Caso essa licença não seja concedida trata-se de uma contraordenação muito grave. Assim como caso não seja dado aos pais o período de licença parental previsto na lei.

Limites da duração do trabalho

Trata-se de uma contraordenação grave se o período normal de trabalho exceder oito horas por dia e quarenta horas por semana.

Férias

O período anual de férias tem a duração mínima de 22 dias úteis, podendo o trabalhador renunciar a apenas dois dias, sem redução da retribuição e do subsídio relativos ao período de férias vencido.

Caso o empregador não o permita está perante uma contraordenação grave.

Subsídios

O trabalhador tem direito a subsídio de Natal de valor igual a um mês de retribuição, que deve ser pago até 15 de dezembro de cada ano.
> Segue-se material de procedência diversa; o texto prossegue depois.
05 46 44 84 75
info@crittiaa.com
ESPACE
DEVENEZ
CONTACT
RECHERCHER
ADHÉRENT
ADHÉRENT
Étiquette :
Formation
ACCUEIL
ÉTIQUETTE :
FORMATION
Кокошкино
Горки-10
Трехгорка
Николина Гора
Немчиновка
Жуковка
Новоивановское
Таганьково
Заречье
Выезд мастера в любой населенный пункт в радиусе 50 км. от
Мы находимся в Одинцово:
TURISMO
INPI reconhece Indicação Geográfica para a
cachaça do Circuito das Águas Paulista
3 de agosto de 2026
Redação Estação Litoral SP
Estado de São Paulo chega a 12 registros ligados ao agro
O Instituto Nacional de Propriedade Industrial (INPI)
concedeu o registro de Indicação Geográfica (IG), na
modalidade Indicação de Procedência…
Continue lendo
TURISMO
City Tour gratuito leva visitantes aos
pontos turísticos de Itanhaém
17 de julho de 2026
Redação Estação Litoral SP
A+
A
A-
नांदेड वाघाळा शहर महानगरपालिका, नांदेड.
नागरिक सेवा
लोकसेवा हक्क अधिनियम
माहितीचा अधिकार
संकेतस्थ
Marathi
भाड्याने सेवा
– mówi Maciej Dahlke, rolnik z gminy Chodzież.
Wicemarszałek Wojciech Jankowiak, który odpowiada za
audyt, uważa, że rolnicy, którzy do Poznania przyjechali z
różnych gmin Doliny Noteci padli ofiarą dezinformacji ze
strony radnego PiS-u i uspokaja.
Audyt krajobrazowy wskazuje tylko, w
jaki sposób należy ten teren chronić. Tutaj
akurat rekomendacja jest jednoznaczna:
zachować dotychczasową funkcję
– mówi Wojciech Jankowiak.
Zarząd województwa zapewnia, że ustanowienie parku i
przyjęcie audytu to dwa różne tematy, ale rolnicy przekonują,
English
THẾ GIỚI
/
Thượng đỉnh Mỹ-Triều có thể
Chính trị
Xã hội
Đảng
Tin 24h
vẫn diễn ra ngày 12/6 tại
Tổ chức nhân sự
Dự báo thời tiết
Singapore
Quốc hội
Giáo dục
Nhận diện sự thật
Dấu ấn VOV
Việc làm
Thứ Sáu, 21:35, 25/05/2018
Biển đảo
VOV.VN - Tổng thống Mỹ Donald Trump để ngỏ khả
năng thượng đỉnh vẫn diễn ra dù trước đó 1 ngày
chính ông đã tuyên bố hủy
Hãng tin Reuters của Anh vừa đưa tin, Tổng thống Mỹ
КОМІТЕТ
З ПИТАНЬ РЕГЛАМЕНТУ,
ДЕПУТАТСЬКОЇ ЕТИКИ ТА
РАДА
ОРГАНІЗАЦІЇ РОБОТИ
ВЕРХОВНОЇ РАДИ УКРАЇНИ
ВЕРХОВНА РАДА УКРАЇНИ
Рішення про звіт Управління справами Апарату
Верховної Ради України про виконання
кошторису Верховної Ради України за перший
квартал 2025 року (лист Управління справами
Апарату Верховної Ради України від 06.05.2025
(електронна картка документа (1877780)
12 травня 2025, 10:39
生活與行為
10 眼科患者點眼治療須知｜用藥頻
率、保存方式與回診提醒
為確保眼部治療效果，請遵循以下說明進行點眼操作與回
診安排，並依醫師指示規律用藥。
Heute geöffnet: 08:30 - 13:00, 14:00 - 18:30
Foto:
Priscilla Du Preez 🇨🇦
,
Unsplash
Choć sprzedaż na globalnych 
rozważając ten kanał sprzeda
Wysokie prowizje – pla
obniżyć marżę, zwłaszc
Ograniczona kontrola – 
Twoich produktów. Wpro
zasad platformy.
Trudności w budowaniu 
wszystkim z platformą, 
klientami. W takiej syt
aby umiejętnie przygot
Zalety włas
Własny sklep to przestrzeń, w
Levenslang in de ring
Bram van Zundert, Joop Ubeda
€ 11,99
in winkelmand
Para além disso, tem direito a uma retribuição do período de férias que corresponde à que o trabalhador receberia se estivesse em serviço efectivo, sendo que o subsídio de férias deve ser pago antes do início do período de férias e proporcionalmente em caso de gozo interpolado de férias.
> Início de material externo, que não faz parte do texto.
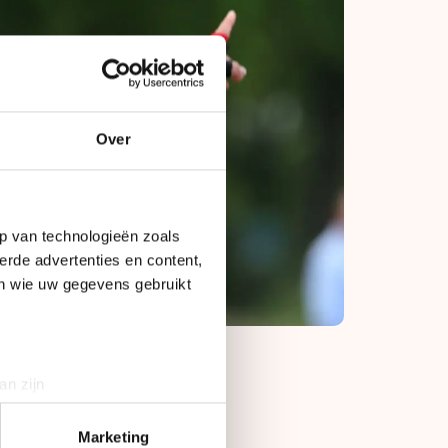
Over
p van technologieën zoals
erde advertenties en content,
en wie uw gegevens gebruikt
an zijn
rinting)
niets minder dan dit
t
detailgedeelte
in. U kunt uw
Marketing
winnen en met maar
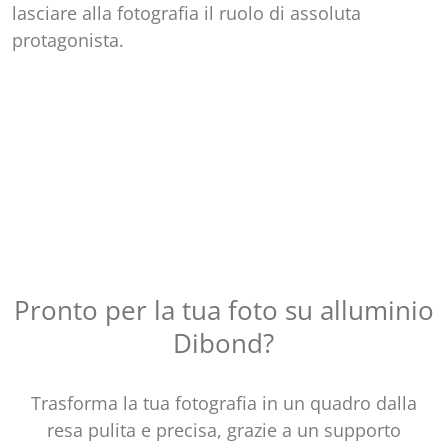
lasciare alla fotografia il ruolo di assoluta
protagonista.
Pronto per la tua foto su alluminio
Dibond?
Trasforma la tua fotografia in un quadro dalla
resa pulita e precisa, grazie a un supporto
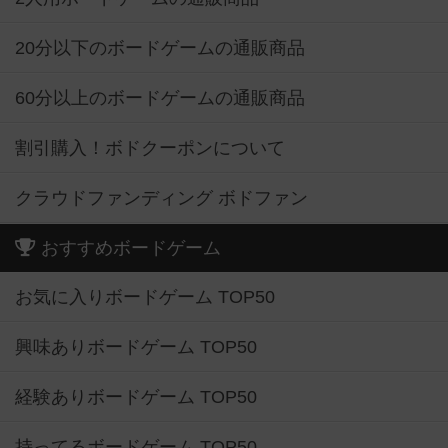
20分以下のボードゲームの通販商品
60分以上のボードゲームの通販商品
割引購入！ボドクーポンについて
クラウドファンディング ボドファン
おすすめボードゲーム
お気に入りボードゲーム TOP50
興味ありボードゲーム TOP50
経験ありボードゲーム TOP50
持ってるボードゲーム TOP50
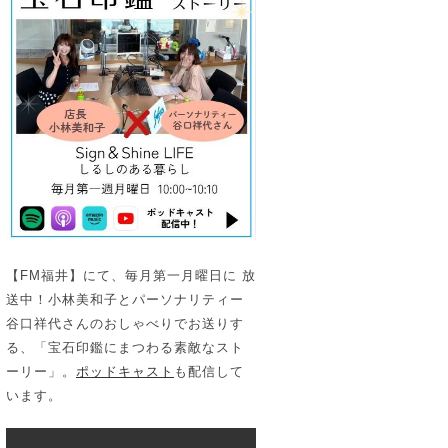
【FM福井】にて、毎月第一月曜日に 放
送中！小林美和子とパーソナリティー
谷口祥代さんのおしゃべりでお送りす
る、「宝石印鑑にまつわる素敵なスト
ーリー」。
ポッドキャスト
も配信して
います。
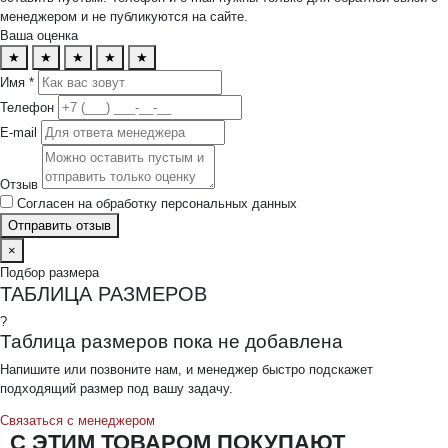
менеджером и не публикуются на сайте.
Ваша оценка
★
★
★
★
★
Имя *
Телефон
E-mail
Отзыв
Согласен на обработку персональных данных
Отправить отзыв
×
Подбор размера
ТАБЛИЦА РАЗМЕРОВ
?
Таблица размеров пока не добавлена
Напишите или позвоните нам, и менеджер быстро подскажет
подходящий размер под вашу задачу.
Связаться с менеджером
С ЭТИМ ТОВАРОМ ПОКУПАЮТ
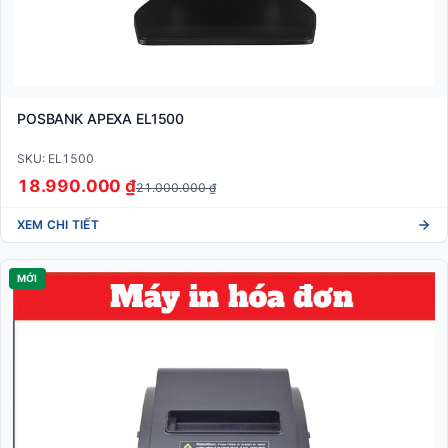
POSBANK APEXA EL1500
SKU: EL1500
18.990.000 ₫
21.000.000 ₫
XEM CHI TIẾT
MỚI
Em todos os casos em que isto não seja respeitado estamos perante uma contraordenação muito grave.

Teletrabalho

O não cumprimento do teletrabalho durante o estado de emergência é uma contraordenação laboral, pois mantém-se obrigatório.

Os empregadores são obrigados a disponibilizar os instrumentos de trabalho a todos os trabalhadores que se encontrem em regime de teletrabalho.

O incumprimento do teletrabalho durante o estado de emergência foi elevado para o grau máximo de gravidade. As multas situam-se entre €2000 e os €61.200, consoante a infração tenha carácter negligente ou doloso.

Substituição das contraordenações laborais

A pedido do condenado, é possível converter contraordenações laborais em dias de trabalho em estabelecimentos, oficinas ou obras do Estado ou de outras pessoas colectivas de direito público, ou ainda de instituições particulares de solidariedade social.